Coping with ALS and outlook

How to cope with ALS

Finding out someone has ALS is often an emotional ride for both the patient and their loved ones. The below tips are some coping techniques that may be able to help in dealing with ALS:

• Take the time that is needed to grieve – Finding out about a fatal disease that will, in turn, reduce the patient’s mobility and their independence is a difficult experience. After diagnosis, it is healthy to take the time that is needed to discuss it with friends and family and come to terms with the issue at hand.
• Be positive – The medical team will often help the patient to focus on their abilities rather than their disabilities and will teach them a number of coping techniques through assistive devices and other forms of treatment. Although the typical life expectancy for someone with ALS is between three and five years after the symptoms appear, there have been a number of people that live for longer than 10 years. Remaining hopeful, but with an aspect of realism, can also help improve the quality and enjoyment of a patient’s life.
• Don’t let the physical limitations be a setback – Relatively speaking, the fact that the patient will suffer from paralysis and muscle weakening does result in their mobility being significantly hindered, however, this does not have to define them or their family. Many people suffering from ALS are able to lead rewarding lives.
• Attend support groups – Comfort is often found through joining a local support group for those who are suffering from ALS. Friends and family can also attend these and learn more about caring and helping their loved one with the condition.
• Find out about medical insurance and care – ALS is a condition that requires a lot of care and specialised attention, it is therefore best to find out about what one’s current insurance covers and possibly look into getting added insurance that has the most amount of benefits for someone with ALS. It is also a good idea to find out about future care options for the advanced stages of the condition such as a special care part or a full-time home nurse.

What is the outlook for ALS sufferers?

The symptoms of ALS tend to develop relatively quickly and there is currently no cure for the condition. The number of patients who live for longer than the five years survival rate is 20%. Roughly 10% of those patients will live longer than 10 years.

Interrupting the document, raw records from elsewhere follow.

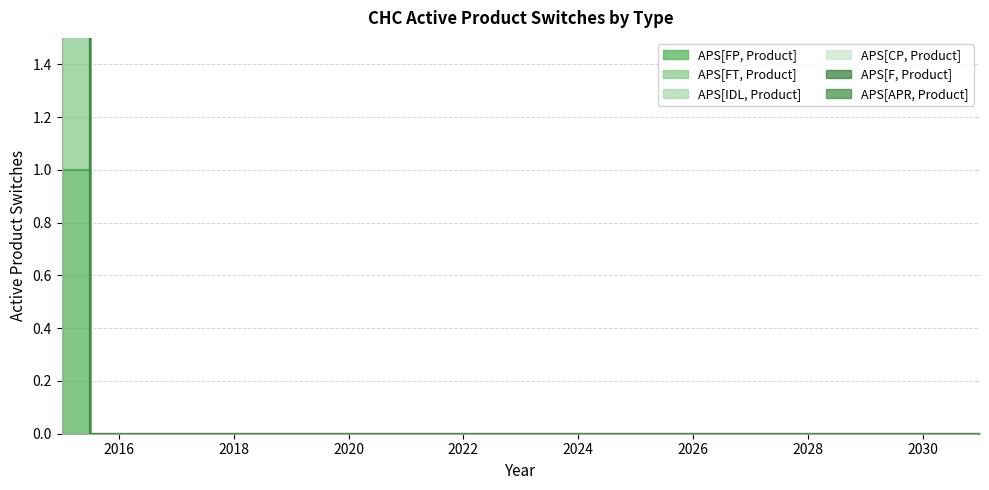

Does the chart have visible grid lines?

Yes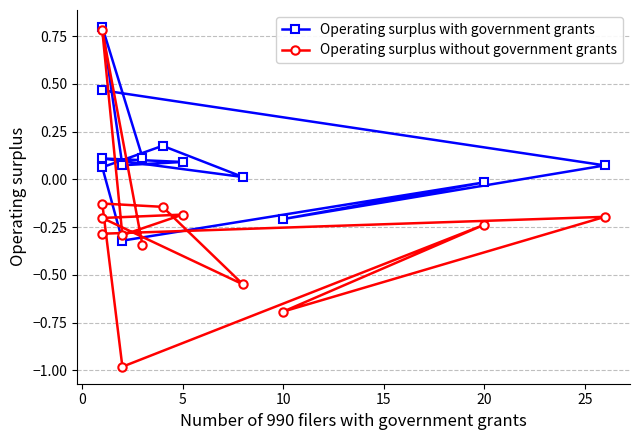

What is the sum of all Operating surplus with government grants values?

1.4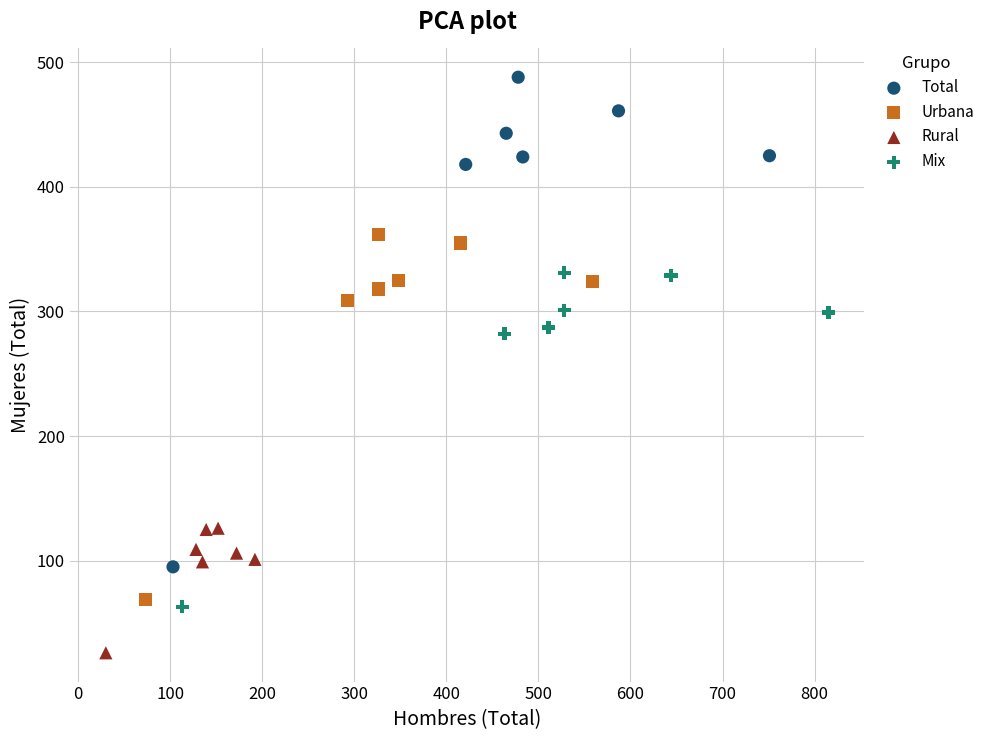

Which series reaches the maximum Y coordinate?

Total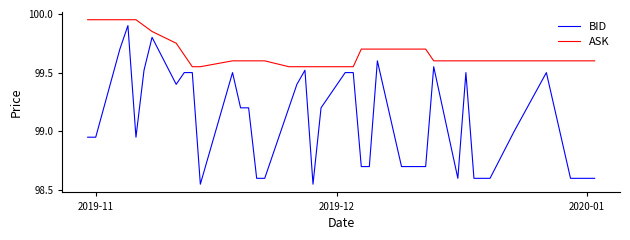

Does the chart have visible grid lines?

No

Regardless, ALS is a fatal condition and should be treated as such.

ALS or motor neurone disease is a severe condition that will greatly impact the patient’s life and their loved ones. It can be extremely challenging to live with, but it is not as bleak as many people would imagine it to be.

Through specialist support and a strong community, a number of people are able to maintain various aspects of their independence for a large part of the course of the condition and can experience a better quality of life than they initially imagined.

The disease and life of the patient usually come to an end in a setting that is typically calm and often in their own home. They will typically pass away in their sleep from the progressive weakening of the muscles needed for breathing.

It is important to note that in the days leading up to this, the patient’s brain is often still working well and they can still hear and understand what their loved ones are saying to them. Because of this, loved ones should be a pillar of support for patients and speak to them as if they were still healthy individuals so as to keep their spirits up and their mind alert right until the end.